Monday, February 9, 2009

Popular policy

If CO2 really is the threat to our way of life, and even to our species, as Al Gore and the Stern report claim, how should we deal with the problem? And perhaps more importantly, how do we decide what to do?

The root of our climate (and many other environmental problems) boils down to us humans being bad stewards. There are too many of us using too many resources, living in an unsustainable way. There are ethical problems with reducing our numbers, and ethical problems with telling others to live sustainably, especially when we don't. We can't really say to India and China "oops--you can't industrialize and emit CO2 because we already did!" That just wouldn't fly.

Popular proposals to address the excess forcing from our emissions of greenhouse gasses are frequently based on shaky science.

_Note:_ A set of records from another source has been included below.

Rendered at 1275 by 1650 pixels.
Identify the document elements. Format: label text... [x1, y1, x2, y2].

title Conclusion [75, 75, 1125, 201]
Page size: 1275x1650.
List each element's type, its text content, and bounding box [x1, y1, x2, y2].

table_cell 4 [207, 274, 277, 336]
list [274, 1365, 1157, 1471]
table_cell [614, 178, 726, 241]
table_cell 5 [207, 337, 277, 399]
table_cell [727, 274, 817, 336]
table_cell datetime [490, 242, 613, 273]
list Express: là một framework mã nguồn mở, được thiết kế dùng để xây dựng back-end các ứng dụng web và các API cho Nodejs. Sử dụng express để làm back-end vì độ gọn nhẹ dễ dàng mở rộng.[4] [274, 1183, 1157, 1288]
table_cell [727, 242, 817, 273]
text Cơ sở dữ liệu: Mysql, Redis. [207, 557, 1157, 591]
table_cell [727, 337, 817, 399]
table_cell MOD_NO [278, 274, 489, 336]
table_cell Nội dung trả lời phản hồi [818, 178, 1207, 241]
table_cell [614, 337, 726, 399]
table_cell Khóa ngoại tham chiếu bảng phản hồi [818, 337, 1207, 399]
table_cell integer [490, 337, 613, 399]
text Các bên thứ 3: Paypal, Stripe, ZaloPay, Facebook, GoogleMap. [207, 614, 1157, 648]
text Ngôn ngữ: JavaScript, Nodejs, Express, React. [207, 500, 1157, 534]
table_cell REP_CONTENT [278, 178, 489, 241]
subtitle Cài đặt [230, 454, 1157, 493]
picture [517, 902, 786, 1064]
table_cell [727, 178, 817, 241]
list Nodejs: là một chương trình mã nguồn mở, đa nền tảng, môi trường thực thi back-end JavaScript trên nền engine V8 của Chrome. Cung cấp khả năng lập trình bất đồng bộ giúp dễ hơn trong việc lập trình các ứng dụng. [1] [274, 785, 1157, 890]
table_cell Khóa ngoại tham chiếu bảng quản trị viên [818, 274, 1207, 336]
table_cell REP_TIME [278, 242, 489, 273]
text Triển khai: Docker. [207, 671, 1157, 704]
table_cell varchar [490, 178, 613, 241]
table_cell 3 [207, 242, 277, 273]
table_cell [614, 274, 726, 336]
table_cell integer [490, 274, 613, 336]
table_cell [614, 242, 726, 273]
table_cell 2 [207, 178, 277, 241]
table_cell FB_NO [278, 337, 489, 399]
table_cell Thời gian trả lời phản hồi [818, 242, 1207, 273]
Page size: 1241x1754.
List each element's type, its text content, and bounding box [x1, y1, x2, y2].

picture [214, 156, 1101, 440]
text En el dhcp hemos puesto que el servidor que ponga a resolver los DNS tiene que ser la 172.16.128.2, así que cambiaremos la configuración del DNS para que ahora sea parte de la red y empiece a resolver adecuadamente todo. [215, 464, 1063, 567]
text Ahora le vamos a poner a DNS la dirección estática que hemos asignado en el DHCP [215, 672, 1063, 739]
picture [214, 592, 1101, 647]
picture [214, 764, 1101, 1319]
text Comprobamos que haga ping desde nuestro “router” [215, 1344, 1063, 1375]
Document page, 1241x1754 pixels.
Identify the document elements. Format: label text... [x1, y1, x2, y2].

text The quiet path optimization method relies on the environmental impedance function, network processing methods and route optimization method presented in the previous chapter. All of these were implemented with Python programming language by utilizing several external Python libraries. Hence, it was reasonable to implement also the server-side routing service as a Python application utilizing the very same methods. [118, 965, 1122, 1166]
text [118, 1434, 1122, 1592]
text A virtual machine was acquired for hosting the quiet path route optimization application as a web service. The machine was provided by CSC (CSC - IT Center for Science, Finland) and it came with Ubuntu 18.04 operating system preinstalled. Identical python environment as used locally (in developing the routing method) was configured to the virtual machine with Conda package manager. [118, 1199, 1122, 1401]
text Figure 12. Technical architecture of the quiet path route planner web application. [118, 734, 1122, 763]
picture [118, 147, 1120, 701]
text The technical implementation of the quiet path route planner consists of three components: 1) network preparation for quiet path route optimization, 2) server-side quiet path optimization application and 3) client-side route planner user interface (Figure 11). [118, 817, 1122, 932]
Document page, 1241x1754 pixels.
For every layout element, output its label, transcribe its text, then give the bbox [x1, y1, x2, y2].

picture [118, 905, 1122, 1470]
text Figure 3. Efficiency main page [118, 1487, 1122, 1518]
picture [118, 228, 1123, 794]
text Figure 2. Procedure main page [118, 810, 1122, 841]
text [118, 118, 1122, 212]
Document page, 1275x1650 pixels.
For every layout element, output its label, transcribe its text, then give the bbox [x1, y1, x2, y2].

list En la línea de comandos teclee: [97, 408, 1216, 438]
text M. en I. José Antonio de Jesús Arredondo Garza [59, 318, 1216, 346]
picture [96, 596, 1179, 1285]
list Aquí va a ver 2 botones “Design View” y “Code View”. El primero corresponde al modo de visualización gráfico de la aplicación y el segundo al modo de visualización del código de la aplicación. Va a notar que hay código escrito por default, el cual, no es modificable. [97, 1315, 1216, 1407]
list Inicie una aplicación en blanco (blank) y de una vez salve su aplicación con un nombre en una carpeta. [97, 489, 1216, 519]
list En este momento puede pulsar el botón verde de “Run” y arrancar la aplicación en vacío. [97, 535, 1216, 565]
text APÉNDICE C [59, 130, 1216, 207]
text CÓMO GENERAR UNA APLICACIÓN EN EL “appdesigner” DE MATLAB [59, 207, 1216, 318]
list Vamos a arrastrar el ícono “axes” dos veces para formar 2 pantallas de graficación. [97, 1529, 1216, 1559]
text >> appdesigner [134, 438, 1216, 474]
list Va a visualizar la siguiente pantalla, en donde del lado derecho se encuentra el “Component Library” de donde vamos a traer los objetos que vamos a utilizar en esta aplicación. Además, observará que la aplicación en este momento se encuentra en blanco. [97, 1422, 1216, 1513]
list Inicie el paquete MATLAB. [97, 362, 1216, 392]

It is unclear that anything so far proposed--including this week's proposal to increase the Earth's albedo by breeding crop plants with higher albedo--will actually do anything either in the short or long term. A lot of popular policy proposals are based on a single idea that may or may not be valid at longer timescales.

So, cementing technological solutions with policy decisions probably isn't the best idea. At best we'll get an idea that sort of works and will implement it further than is really useful while ignoring ideas that could be better--faster, cheaper, or just plain more successful. This really is a situation where policy should focus on creating market mechanisms that will encourage (or force) environmental solutions without picking a winner.